4084- ez-Zuhrî dedi ki: Ben Mâlik ibn Evs’in rivayet ettiği bu uzun Omer hadîsini, Urve’ye tahdîs ettim. Urve; Mâlik ibn Evs doğru söylemiştir, diye tasdîk etti. Sonra şöyle dedi: Ben Peygamber’in zevcesi Âişe’den işittim, o şöyle diyordu: Peygamber’in kadınları Usmân’ı Ebû Bekr’e gönderip, Allah’ın kendi Rasûlü’ne tahsîs ettiği hurmalıklardan sümün (sekizde bir) hisselerini istiyorlardı. Ben de onları karşılayarak kendilerine:
— Allah’tan sakınmaz mısınız? Peygamber (sallallahü aleyhi ve sellem): “Biz vâris olunmayız. Bizim bıraktığımız her mal sadakadır (mülkiyeti Beytu’l-mâle âid vakıftır)” derdi. Bu sözle Rasûlüllah kendisini kasdederek: “Ancak Muhammed’in ailesi bu mal (ın gelirin)dan istifâde edebilir” buyurdu, dedim. Ve Peygamber’in kadınlarının müracaatı, benim kendilerine vâki’ olan bu haber vermem üzerine sona erdi.

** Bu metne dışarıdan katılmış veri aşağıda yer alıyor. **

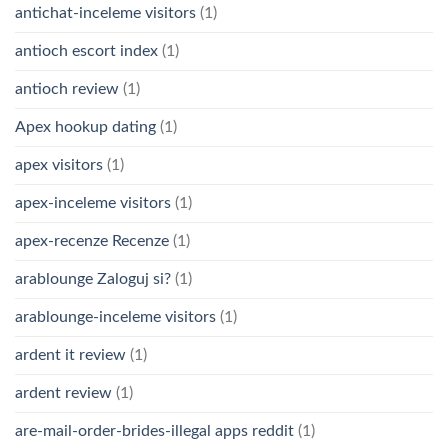
antichat-inceleme visitors
(1)
antioch escort index
(1)
antioch review
(1)
Apex hookup dating
(1)
apex visitors
(1)
apex-inceleme visitors
(1)
apex-recenze Recenze
(1)
arablounge Zaloguj si?
(1)
arablounge-inceleme visitors
(1)
ardent it review
(1)
ardent review
(1)
are-mail-order-brides-illegal apps reddit
(1)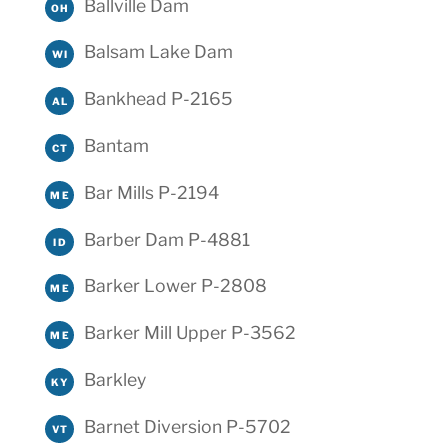
Ballville Dam
OH
Balsam Lake Dam
WI
Bankhead P-2165
AL
Bantam
CT
Bar Mills P-2194
ME
Barber Dam P-4881
ID
Barker Lower P-2808
ME
Barker Mill Upper P-3562
ME
Barkley
KY
Barnet Diversion P-5702
VT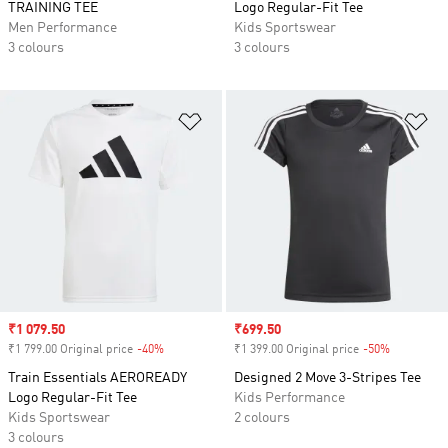
TRAINING TEE
Logo Regular-Fit Tee
Men Performance
Kids Sportswear
3 colours
3 colours
Add to Wishlist
Ad
Sale price
₹1 079.50
Sale price
₹699.50
₹1 799.00 Original price
-40%
Discount
₹1 399.00 Original price
-50%
Discount
Train Essentials AEROREADY
Designed 2 Move 3-Stripes Tee
Logo Regular-Fit Tee
Kids Performance
Kids Sportswear
2 colours
3 colours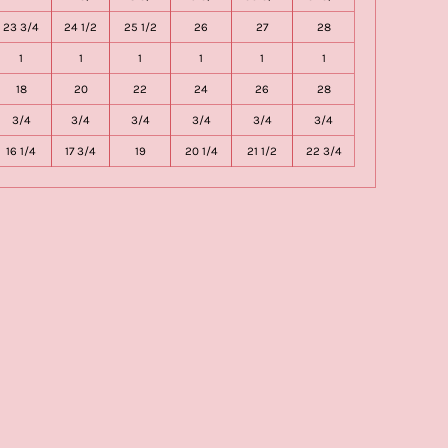
23 3/4
24 1/2
25 1/2
26
27
28
1
1
1
1
1
1
18
20
22
24
26
28
3/4
3/4
3/4
3/4
3/4
3/4
16 1/4
17 3/4
19
20 1/4
21 1/2
22 3/4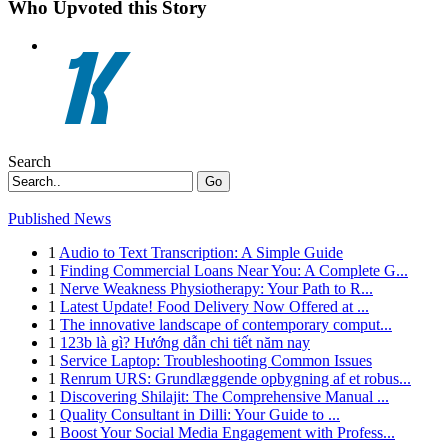
Who Upvoted this Story
Search
Go
Published News
1
Audio to Text Transcription: A Simple Guide
1
Finding Commercial Loans Near You: A Complete G...
1
Nerve Weakness Physiotherapy: Your Path to R...
1
Latest Update! Food Delivery Now Offered at ...
1
The innovative landscape of contemporary comput...
1
123b là gì? Hướng dẫn chi tiết năm nay
1
Service Laptop: Troubleshooting Common Issues
1
Renrum URS: Grundlæggende opbygning af et robus...
1
Discovering Shilajit: The Comprehensive Manual ...
1
Quality Consultant in Dilli: Your Guide to ...
1
Boost Your Social Media Engagement with Profess...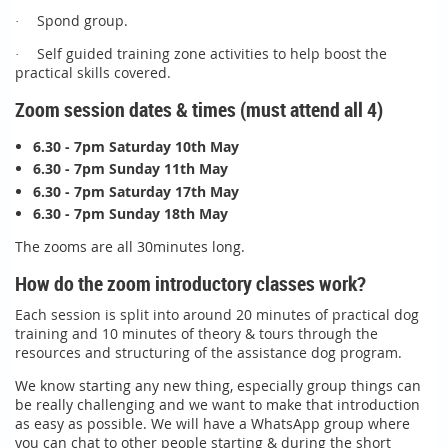
Spond group.
·
Self guided training zone activities to help boost the
·
practical skills covered.
Zoom session dates & times (must attend all 4)
6.30 - 7pm Saturday 10th May
6.30 - 7pm Sunday 11th May
6.30 - 7pm Saturday 17th May
6.30 - 7pm Sunday 18th May
The zooms are all 30minutes long.
How do the zoom introductory classes work?
Each session is split into around 20 minutes of practical dog
training and 10 minutes of theory & tours through the
resources and structuring of the assistance dog program.
We know starting any new thing, especially group things can
be really challenging and we want to make that introduction
as easy as possible. We will have a WhatsApp group where
you can chat to other people starting & during the short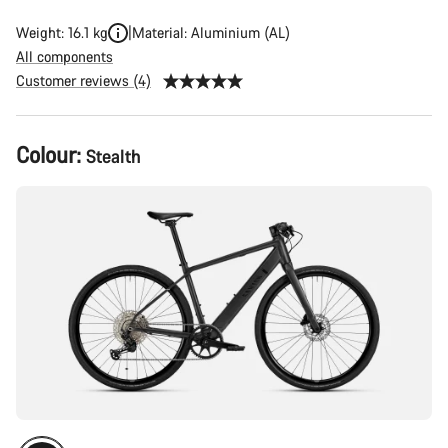
Weight: 16.1 kg
Material: Aluminium (AL)
All components
Customer reviews (4)
Product
Colour:
Stealth
Configuration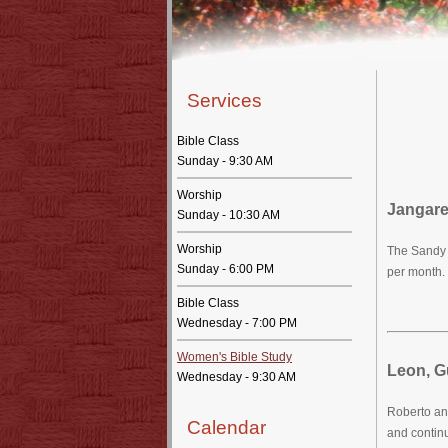
Services
Bible Class
Sunday - 9:30 AM
Worship
Jangare
Sunday - 10:30 AM
Worship
The Sandy 
Sunday - 6:00 PM
per month. 
Bible Class
Wednesday - 7:00 PM
Women's Bible Study
Leon, G
Wednesday - 9:30 AM
Roberto an
Calendar
and continu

Urve dedi ki: Bu sadaka olan hurmalık Alî’nin eline geçti. Abbâs’ı müdâhaleden men’ edip ona galebe etti. Sonra sırasıyle Hasen ibn Alî, sonra Hüseyin ibn Alî, sonra Alî ibn Hüseyin ve Hasen ibn Hasen’in ellerine geçti. Alî ibn Hasen ile Hasen ibn Hasen ona nevbetle tasarruf ediyorlardı. Sonra Zeyd ibn Hasen’in eline, yânı idaresine geçti. Hakîkaten bu mal Rasûlüllah’ın sadakası olarak idare olundu.